ABSTRACT

It is well known among scholars, Chinese and Western, that the first book published under the name of Dr Sun Yatsen (1866-1925), revolutionary thinker and the ‘Father of Modern China’, was the slim memoir in English, Kidnapped in London, published in early 1897. Likewise, there is no mystery that Sun’s second published work would only emerge twenty-two years later in 1919, first in Chinese and then in an English language version as Memoirs of a Chinese Revolutionary. Yet who knew that by the time of the publication of Kidnapped in London, shortly after his thirtieth birthday, Sun was already hard at work planning another much longer and more ambitious book in English, a comprehensive political treatise on the tyrannical misgovernment of the Chinese nation by their usurpers, the Manchus of the Qing Dynasty? Who knew that Sun, so early in his revolutionary career, was so close to formulating a blueprint for the corrupt Manchu regime’s wholesale destruction and replacement by constitutional democratic republican government?
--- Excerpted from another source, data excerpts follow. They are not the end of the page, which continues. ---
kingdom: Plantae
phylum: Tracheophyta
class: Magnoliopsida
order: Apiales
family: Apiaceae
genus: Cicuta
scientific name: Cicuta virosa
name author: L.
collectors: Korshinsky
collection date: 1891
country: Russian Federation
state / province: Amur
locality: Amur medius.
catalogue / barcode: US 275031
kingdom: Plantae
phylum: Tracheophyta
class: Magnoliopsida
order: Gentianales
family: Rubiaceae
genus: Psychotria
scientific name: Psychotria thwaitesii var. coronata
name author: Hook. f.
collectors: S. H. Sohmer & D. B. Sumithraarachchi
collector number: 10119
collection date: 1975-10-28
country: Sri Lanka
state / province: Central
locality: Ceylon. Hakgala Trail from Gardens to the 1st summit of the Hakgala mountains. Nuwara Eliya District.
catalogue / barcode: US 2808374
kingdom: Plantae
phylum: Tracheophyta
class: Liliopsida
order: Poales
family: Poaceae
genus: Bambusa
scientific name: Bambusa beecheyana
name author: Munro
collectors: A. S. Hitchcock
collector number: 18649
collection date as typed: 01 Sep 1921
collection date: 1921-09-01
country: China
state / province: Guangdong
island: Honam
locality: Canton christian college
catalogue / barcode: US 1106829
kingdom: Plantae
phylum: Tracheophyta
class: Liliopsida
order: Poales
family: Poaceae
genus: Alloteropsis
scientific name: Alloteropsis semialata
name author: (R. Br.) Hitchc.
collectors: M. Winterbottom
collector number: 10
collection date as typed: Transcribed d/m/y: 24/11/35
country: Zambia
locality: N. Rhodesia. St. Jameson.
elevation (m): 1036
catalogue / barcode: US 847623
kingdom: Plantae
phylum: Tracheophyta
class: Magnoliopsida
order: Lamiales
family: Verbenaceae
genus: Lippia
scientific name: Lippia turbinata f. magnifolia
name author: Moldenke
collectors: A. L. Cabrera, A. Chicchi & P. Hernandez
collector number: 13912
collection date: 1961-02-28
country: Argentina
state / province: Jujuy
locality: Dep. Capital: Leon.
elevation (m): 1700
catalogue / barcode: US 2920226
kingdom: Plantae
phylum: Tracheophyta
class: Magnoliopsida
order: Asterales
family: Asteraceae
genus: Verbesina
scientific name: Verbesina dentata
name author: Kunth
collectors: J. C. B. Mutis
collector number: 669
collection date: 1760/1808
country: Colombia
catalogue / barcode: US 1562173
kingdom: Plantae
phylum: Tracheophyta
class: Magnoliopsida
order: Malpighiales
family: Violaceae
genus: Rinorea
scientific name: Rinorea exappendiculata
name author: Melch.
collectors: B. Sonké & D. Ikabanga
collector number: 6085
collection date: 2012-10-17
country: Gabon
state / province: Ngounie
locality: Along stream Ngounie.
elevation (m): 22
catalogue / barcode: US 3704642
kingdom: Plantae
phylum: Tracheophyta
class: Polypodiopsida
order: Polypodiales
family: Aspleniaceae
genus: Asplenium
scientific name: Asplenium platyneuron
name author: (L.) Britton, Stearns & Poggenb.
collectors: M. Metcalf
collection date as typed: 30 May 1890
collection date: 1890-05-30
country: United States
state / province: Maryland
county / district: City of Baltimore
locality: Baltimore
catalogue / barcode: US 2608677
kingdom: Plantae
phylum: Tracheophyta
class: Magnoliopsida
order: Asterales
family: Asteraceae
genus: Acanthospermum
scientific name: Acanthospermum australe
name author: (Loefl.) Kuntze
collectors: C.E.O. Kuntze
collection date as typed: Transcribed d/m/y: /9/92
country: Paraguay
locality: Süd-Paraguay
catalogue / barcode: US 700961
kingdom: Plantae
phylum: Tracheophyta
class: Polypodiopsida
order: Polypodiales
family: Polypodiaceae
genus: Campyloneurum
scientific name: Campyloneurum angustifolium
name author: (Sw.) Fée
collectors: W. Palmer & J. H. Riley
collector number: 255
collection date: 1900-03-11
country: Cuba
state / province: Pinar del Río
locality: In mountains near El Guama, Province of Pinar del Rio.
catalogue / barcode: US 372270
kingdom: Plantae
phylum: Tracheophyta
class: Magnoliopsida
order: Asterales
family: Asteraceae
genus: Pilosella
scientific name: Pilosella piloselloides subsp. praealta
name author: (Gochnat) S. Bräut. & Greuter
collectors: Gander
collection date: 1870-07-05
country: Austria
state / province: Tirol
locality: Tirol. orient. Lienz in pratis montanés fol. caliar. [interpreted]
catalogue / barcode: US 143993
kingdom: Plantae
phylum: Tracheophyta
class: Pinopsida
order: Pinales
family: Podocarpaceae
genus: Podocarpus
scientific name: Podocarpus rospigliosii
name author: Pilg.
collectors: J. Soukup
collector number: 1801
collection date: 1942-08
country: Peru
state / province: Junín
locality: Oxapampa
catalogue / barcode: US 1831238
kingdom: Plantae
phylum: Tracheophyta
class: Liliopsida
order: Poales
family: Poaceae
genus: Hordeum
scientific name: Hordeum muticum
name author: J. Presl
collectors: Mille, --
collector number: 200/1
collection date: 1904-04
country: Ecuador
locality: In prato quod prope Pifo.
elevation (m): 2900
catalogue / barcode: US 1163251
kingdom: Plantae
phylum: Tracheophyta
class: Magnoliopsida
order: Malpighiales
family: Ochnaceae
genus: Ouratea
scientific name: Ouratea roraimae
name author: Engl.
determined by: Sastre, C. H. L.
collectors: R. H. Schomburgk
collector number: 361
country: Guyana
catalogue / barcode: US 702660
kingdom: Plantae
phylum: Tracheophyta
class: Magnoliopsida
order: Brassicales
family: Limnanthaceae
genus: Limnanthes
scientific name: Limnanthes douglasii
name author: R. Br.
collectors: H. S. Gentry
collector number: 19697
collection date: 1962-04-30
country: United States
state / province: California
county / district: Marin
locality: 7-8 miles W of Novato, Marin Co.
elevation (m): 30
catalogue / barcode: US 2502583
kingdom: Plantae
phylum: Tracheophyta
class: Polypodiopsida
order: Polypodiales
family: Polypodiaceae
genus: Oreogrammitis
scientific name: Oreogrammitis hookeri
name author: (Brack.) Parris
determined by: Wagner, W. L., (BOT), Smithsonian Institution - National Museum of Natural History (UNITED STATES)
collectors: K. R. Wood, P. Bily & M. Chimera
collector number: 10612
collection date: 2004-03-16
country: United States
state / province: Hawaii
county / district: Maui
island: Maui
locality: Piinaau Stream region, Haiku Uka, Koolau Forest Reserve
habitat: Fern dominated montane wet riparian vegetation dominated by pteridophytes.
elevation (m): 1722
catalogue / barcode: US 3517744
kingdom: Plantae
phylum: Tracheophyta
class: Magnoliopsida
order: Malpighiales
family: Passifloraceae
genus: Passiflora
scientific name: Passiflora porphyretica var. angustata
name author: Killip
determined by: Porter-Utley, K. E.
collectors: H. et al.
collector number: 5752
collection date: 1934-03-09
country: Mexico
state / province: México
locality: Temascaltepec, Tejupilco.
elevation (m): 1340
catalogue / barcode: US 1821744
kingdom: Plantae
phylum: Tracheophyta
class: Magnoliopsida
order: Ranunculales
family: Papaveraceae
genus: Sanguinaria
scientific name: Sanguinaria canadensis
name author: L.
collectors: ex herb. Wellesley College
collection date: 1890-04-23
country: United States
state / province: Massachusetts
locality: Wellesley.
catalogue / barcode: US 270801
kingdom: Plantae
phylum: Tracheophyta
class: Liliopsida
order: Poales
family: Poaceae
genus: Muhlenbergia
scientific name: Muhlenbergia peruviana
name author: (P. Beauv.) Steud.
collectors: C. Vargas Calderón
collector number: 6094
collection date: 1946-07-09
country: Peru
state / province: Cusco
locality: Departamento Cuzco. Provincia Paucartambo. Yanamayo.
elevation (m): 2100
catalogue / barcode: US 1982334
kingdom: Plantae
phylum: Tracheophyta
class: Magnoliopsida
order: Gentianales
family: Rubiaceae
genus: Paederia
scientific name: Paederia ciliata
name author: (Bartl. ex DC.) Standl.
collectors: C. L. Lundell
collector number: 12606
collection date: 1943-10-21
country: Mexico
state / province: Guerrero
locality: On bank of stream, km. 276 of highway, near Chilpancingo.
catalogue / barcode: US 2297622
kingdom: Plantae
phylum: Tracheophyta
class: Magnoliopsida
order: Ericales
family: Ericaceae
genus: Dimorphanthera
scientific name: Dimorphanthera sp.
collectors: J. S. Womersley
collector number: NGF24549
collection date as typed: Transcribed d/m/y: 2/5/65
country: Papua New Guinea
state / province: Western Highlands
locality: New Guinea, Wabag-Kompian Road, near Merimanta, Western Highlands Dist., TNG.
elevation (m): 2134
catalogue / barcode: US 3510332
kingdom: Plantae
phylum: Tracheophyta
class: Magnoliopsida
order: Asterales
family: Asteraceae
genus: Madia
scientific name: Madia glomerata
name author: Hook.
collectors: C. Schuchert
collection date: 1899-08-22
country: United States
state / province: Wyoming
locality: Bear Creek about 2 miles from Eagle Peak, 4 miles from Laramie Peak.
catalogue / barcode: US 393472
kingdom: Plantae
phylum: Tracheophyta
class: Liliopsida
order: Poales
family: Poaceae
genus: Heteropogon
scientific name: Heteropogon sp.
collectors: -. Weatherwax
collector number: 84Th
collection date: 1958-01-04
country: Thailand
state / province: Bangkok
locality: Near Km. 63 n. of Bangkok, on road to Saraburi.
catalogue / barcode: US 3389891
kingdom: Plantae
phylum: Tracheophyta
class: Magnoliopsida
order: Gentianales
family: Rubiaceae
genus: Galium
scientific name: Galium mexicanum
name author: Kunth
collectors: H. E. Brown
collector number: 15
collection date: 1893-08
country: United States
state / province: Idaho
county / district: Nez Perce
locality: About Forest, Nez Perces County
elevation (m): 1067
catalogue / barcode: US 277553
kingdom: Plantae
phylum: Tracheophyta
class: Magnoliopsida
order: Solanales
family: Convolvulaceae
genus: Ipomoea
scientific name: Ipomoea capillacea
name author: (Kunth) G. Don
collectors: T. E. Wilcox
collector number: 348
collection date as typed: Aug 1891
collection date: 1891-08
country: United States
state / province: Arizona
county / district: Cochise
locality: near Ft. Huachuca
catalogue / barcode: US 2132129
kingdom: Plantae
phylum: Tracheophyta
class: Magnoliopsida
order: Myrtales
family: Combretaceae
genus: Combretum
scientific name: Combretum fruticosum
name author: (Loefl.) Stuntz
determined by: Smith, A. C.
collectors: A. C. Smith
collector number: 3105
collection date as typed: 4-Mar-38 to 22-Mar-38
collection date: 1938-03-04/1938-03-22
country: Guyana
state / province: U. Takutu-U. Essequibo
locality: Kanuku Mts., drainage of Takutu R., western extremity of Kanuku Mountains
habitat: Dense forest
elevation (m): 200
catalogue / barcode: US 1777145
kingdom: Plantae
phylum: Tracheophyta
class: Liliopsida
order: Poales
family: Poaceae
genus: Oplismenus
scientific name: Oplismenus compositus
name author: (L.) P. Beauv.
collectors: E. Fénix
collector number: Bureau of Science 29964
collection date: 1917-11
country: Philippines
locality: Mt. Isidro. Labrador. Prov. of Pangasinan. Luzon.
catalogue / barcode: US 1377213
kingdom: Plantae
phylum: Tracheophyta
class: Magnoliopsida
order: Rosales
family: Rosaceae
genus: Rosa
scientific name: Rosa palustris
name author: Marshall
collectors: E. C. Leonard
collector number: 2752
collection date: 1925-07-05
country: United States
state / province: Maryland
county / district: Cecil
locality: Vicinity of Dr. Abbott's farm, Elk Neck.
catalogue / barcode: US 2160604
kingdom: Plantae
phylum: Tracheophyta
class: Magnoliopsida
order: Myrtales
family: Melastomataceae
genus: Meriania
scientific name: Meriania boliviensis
And who knew that Sun’s new form of government was planned to arise, not from a patchwork of piecemeal reforms bestowed downwards from on high, but from the irresistible upwards trajectory of the revolutionary actions and demands of the Chinese masses from below? Started then abandoned twice, destined never to be completed, let alone published, we can only conjecture what title this revolutionary book might have had.